Akamai, NVIDIA launch agentless OT security via DPUs
Akamai has unveiled a new security offering that combines its Guardicore Segmentation software with NVIDIA BlueField data processing units (DPUs), aiming to protect operational technology and industrial control systems from cyberattacks.
The product targets environments where organisations have struggled to deploy modern controls because many systems cannot run additional security software without risking performance. Industrial sites often rely on older controllers and specialist equipment that can be difficult to update and monitor, yet sit at the centre of essential services such as power generation, water treatment, transport networks, and manufacturing.
Agentless model
The joint approach centres on "agentless" Zero Trust segmentation. In many security architectures, endpoint agents provide visibility and policy enforcement by running directly on servers, workstations, and controllers. Critical infrastructure operators often avoid agents across fragile legacy systems, concerned they could cause crashes, downtime, or interference with operational processes.
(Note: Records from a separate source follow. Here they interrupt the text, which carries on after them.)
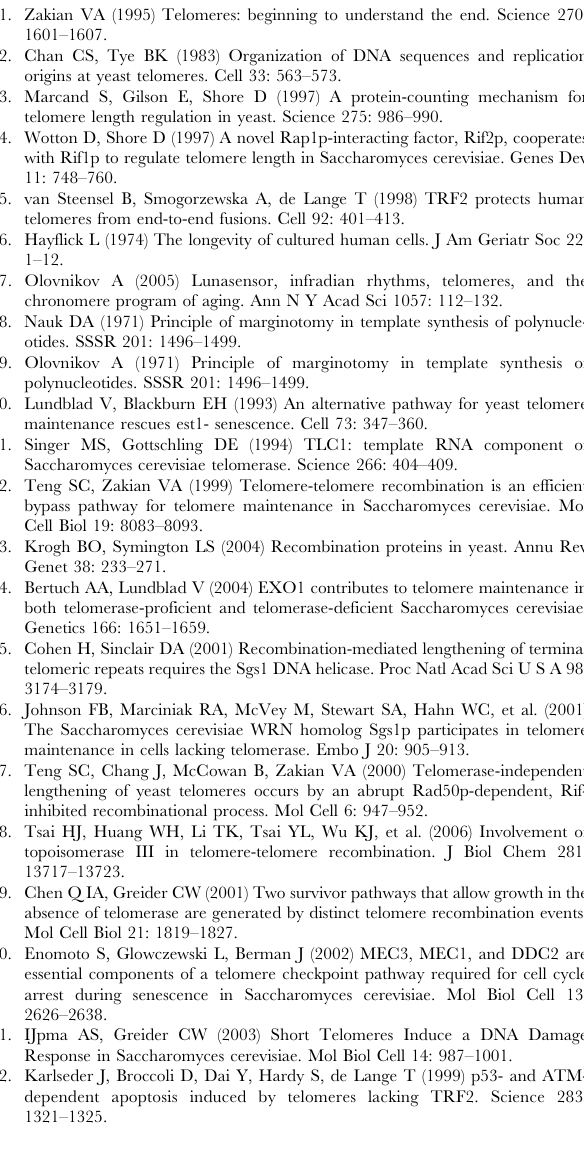
Figure S6 The distribution of Rad proteins in cells with short telomeres. Rad51 (red triangles) and Rad52 (blue ovals) are sequestered at chromosome ends in cells with short telomeres.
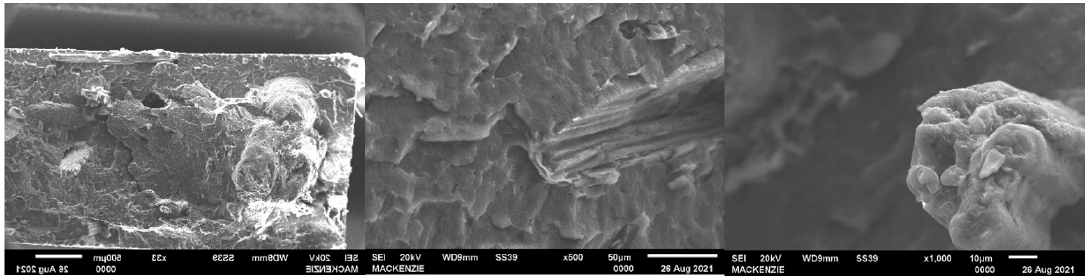
Figure 10. SEM image of PP with 25wt% fiber (33, 500, and 1000 times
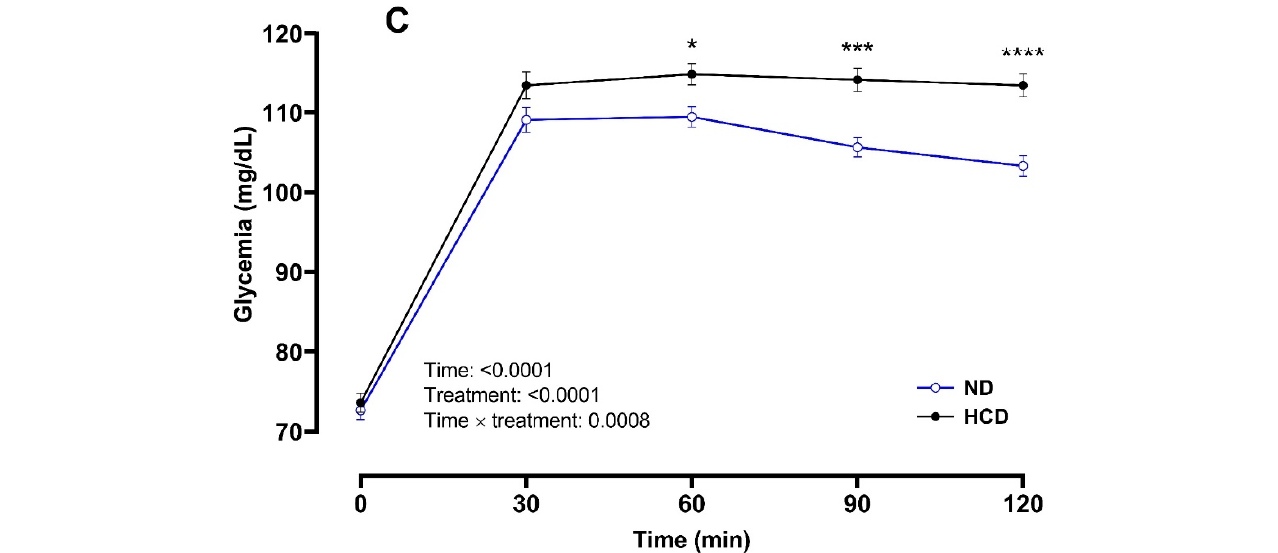
Figure 2. Total energy intake dynamics ( A ) and body weight evolution ( B ) over eight weeks on normal diet (ND) or high-caloric diet (HCD), and glycemic profiles ( C ) during an oral starch tolerance test (OSTT) at the end of the interventions (phase 1). Data are expressed as mean ± SEM. ND ( n = 50) and HCD ( n = 68), Two-way RM ANOVA followed by Sidak’s post hoc test was used. * p < 0.05, ** p < 0.01, *** p < 0.001, **** p < 0.0001.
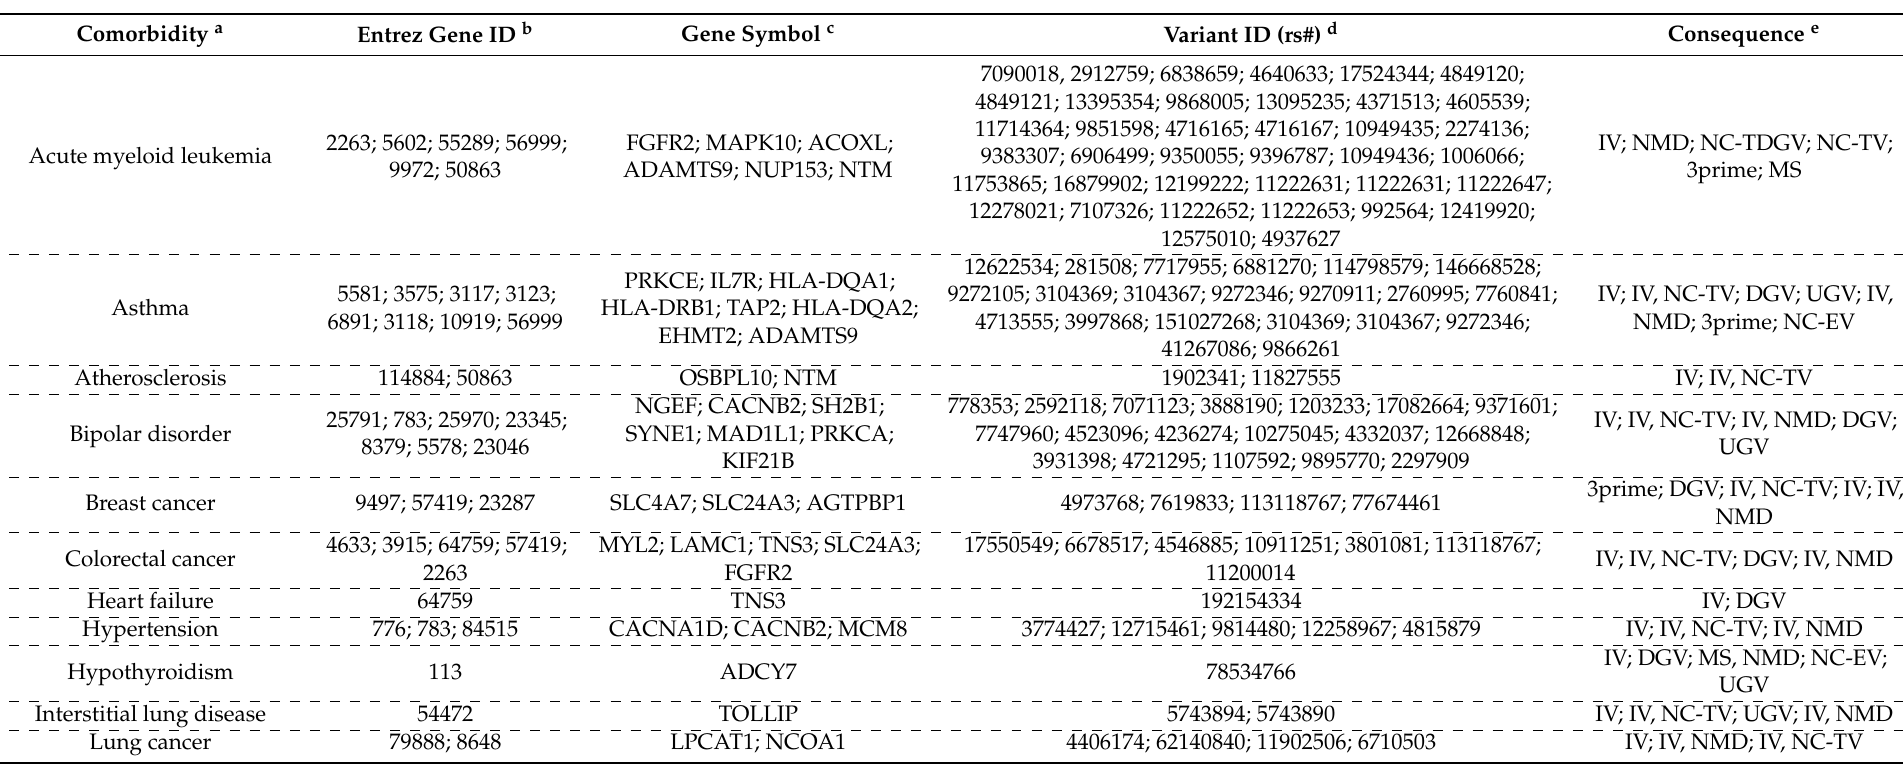
Table 3. VEP genes and SNPs matched to significant MAGMAv1.07b COVID-19 comorbidity-associated genes. Total of 54 gene IDs from STRINGv11.0 analysis (50 genes after synonyms processed) were matched with significant genes from 22 comorbidities with significant pathways identified by MAGMAv1.07b. a Variant effect predictor (VEP) analysis of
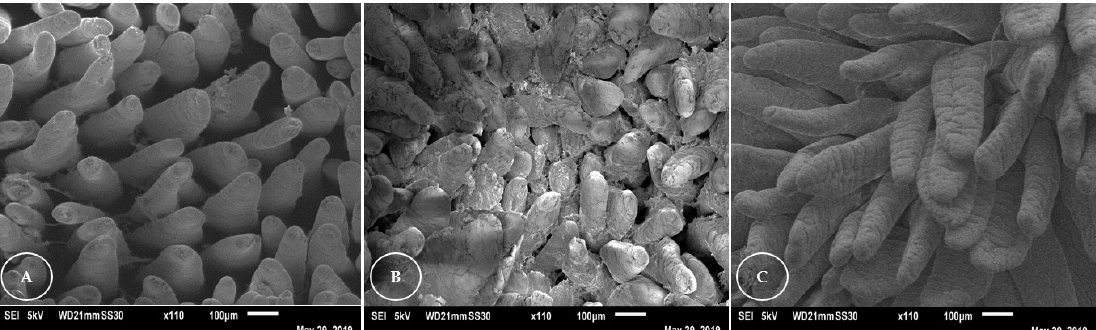
Figure 3. Ultrastructural analysis of the jejunum of rabbits that were fed three experimental diets: ( A ) Control, ( B ) Nanosoy, and ( C ) Nanopupunha.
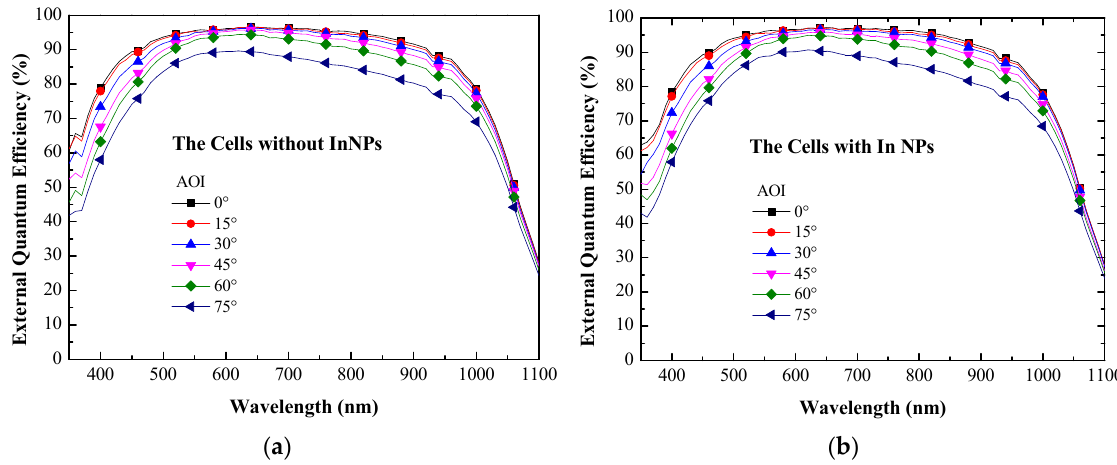
Figure 9. EQE response of ( a ) reference silicon solar cell (textured but without NPs) and ( b ) textured silicon solar cell coated with In NPs, measured at AOI of 0°–75°.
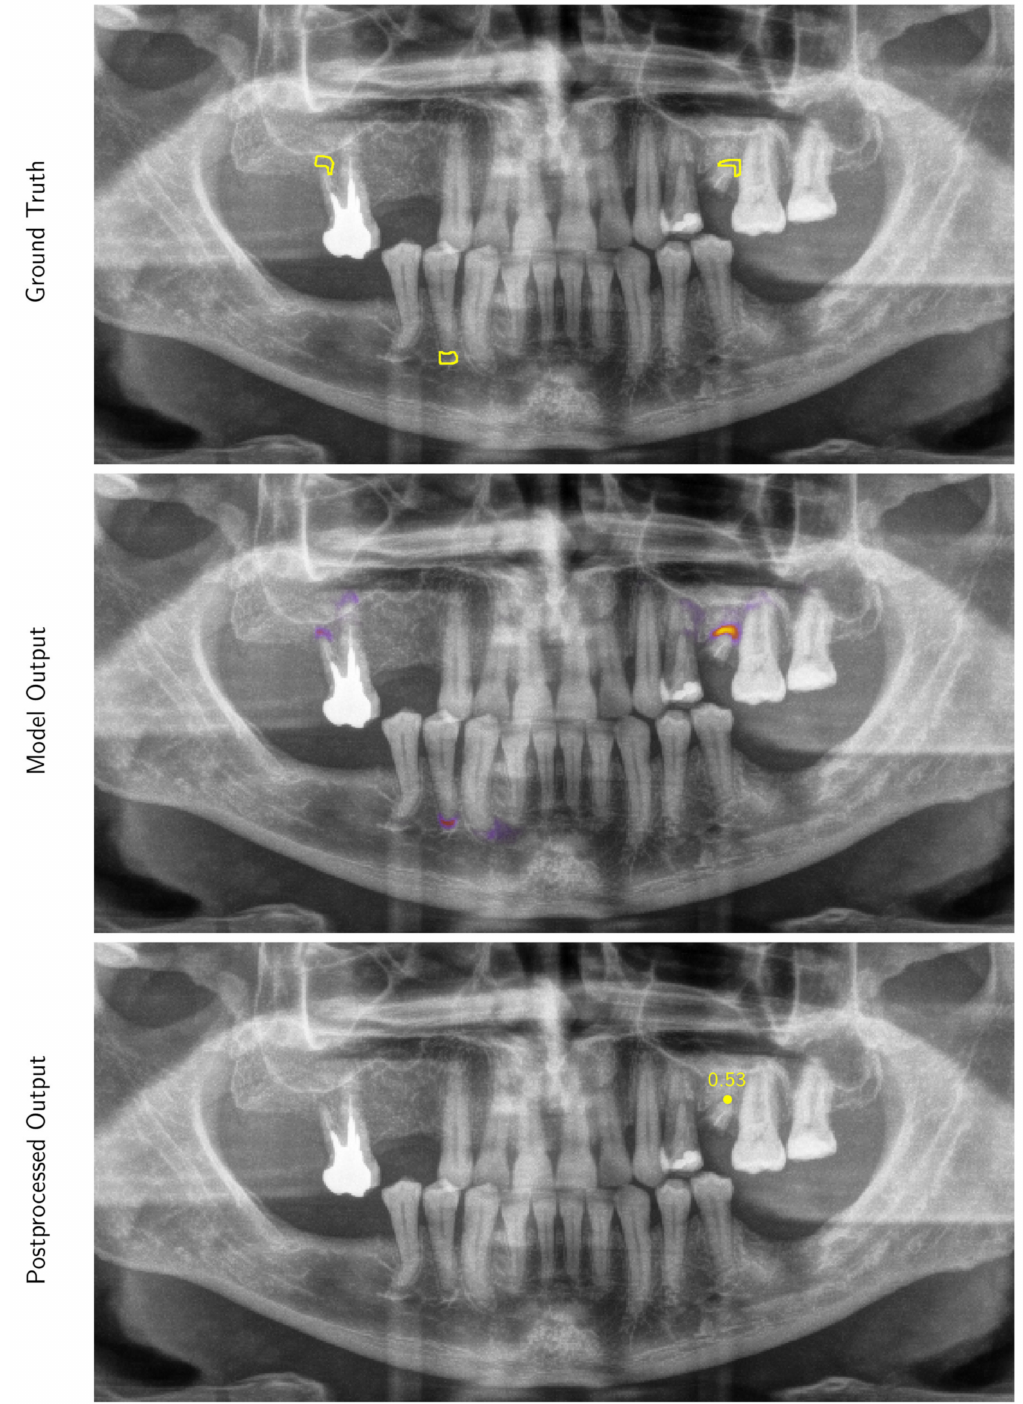
Figure A2. Example 2; see Figure A1 for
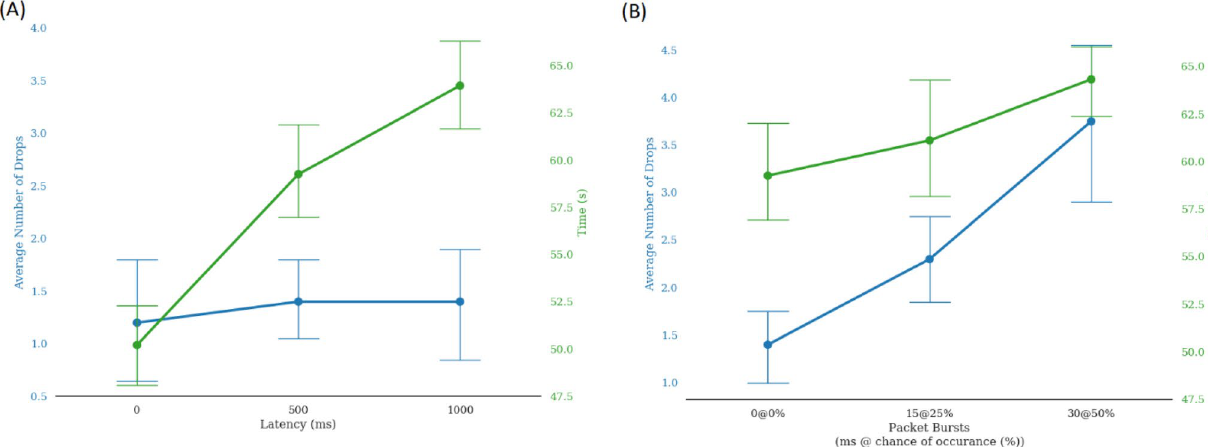
Figure 5. ( a ) The effect of latency on the number of errors (blue) and the completion time (green). ( b ) The effect of packet bursts on the number of errors (blue) and completion time(green).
In the Akamai-NVIDIA design, segmentation and related security functions run on NVIDIA BlueField DPUs rather than on the host system. This shifts security processing away from the machine running the operational workload. It also changes how policy enforcement works: the DPU sits in the data path and can apply controls without software installed on the protected host.
The integration is intended to provide out-of-band visibility across systems, networks, and applications, while applying security policies in real time. The goal is to create clear boundaries around key operational systems while maintaining the stability of machinery and the underlying control environment.
Containment focus
Beyond segmentation, the solution includes detection for anomalous network connections and indicators of compromise. Akamai and NVIDIA described it as a way to contain threats even after an initial breach. Using hardware-level isolation through the DPU, the system can filter and restrict traffic around a compromised asset.
The companies describe the DPU as an independent "bump-in-the-wire" control point designed to reduce reliance on host-based security components and limit changes to production systems. This reflects a common constraint in industrial environments, where change management can be slow and maintenance windows limited.
For critical infrastructure operators, segmentation has long been a priority because it reduces the pathways an attacker can use for lateral movement. The issue has drawn increased attention as ransomware and destructive attacks have spread from IT systems into operational technology networks, often via shared services, remote access tools, or misconfigured connections between environments.
Sector pressure
Akamai and NVIDIA pointed to heightened pressure on the energy and transportation sectors. These industries face strict availability requirements and complex supply chains, alongside a growing attack surface that includes remote monitoring, cloud-connected analytics, and increasing automation.
They also linked the agentless approach to regulatory expectations and cyber insurance scrutiny. Operators in regulated sectors often need stronger evidence of controls around sensitive environments. Insurers have also tightened requirements around segmentation, incident response maturity, and the ability to limit business interruption.
Akamai highlighted the performance impact of traditional approaches in sensitive environments.
"Whether you are running a water plant or a high-performance computing (HPC) cluster, your priority is keeping the system moving at full speed. You can't afford to let security software tax your performance," said Ofer Wolf, Senior Vice President, Enterprise Security at Akamai.
Wolf said these constraints have limited how organisations protect systems that cannot tolerate overhead from conventional tools.
"In the past, these environments were extremely difficult to secure because the machines could not handle the overhead of traditional tools without risking a crash or slowing down vital calculations. Akamai and NVIDIA are changing that. By offloading segmentation and observability to the DPU, we're giving organizations a way to stop attacks in their tracks while maximizing CPU power for the heavy lifting it was meant to do," Wolf said.
NVIDIA linked the announcement to broader shifts in automation and growing reliance on data-driven systems.
"AI is fundamentally reshaping every business, and as automation scales, safeguarding enterprise data and resources is absolutely critical - but security cannot come at the expense of uptime or resilience," said Kevin Deierling, Senior Vice President, Networking at NVIDIA.
Deierling said the integration applies security controls at a lower layer of infrastructure.
"By integrating Akamai's segmentation capabilities directly into NVIDIA BlueField, organizations can enforce Zero Trust at the infrastructure layer, protecting their most sensitive operations without impacting system stability or production performance," he said.
The joint solution is expected to be available globally in Q2 2026.